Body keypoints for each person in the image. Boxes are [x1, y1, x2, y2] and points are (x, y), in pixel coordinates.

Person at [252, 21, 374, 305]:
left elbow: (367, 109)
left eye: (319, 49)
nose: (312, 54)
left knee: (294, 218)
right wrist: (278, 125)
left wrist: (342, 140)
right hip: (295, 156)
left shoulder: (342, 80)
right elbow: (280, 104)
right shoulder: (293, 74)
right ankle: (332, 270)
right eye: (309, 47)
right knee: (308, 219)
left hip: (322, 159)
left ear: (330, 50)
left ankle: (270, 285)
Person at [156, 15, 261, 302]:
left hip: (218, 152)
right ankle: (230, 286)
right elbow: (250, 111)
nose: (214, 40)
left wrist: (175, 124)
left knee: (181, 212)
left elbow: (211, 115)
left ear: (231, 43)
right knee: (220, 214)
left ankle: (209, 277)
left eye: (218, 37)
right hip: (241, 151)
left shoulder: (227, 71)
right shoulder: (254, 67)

:::

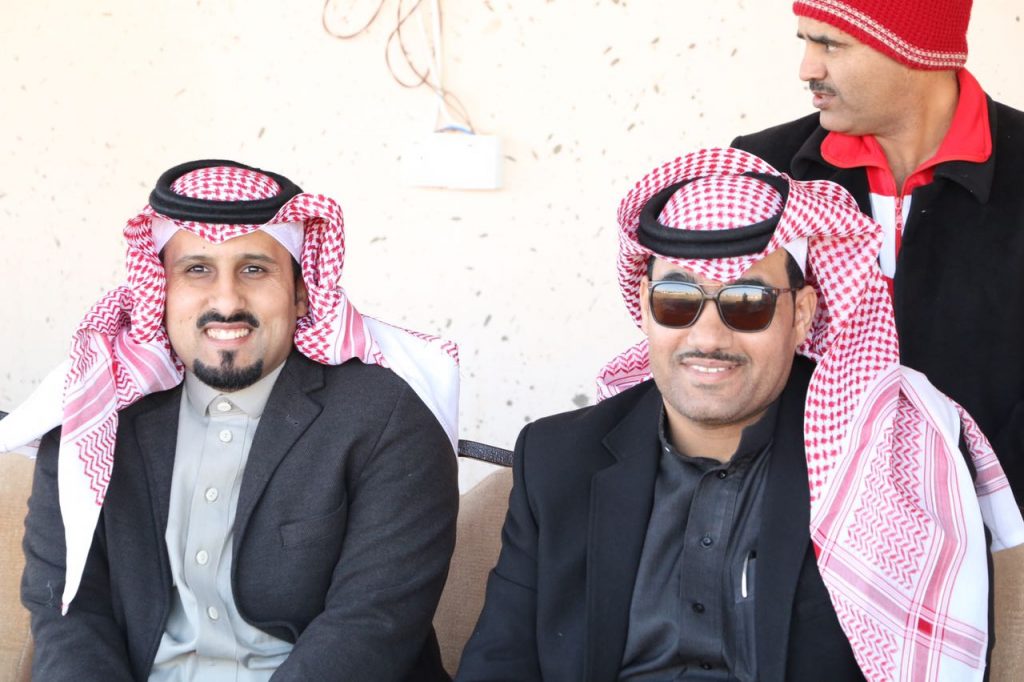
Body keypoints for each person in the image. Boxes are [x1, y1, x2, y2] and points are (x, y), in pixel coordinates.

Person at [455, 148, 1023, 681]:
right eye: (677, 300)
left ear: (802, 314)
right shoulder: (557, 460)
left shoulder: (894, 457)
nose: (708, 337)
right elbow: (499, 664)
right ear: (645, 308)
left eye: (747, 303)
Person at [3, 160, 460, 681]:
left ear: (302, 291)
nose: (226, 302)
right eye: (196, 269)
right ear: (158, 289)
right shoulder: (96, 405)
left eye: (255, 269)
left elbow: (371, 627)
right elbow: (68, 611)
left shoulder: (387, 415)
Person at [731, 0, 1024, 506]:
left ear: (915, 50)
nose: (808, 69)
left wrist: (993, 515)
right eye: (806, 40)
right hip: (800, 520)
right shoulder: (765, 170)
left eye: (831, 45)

:::

» **WORK TO COMPLETE**:
What you give back should be exactly the lines of the data above from the line with "nose: (708, 337)" through the line with "left eye: (831, 45)", both of those included, and nothing more.

» **RESPONSE**:
nose: (708, 337)
right elbow: (499, 664)
right ear: (645, 308)
left eye: (747, 303)
Person at [3, 160, 460, 681]:
left ear: (302, 291)
nose: (226, 302)
right eye: (196, 269)
right ear: (158, 289)
right shoulder: (96, 405)
left eye: (255, 269)
left elbow: (371, 627)
right elbow: (68, 611)
left shoulder: (387, 415)
Person at [731, 0, 1024, 506]:
left ear: (915, 50)
nose: (808, 69)
left wrist: (993, 515)
right eye: (806, 40)
right hip: (800, 520)
right shoulder: (765, 170)
left eye: (831, 45)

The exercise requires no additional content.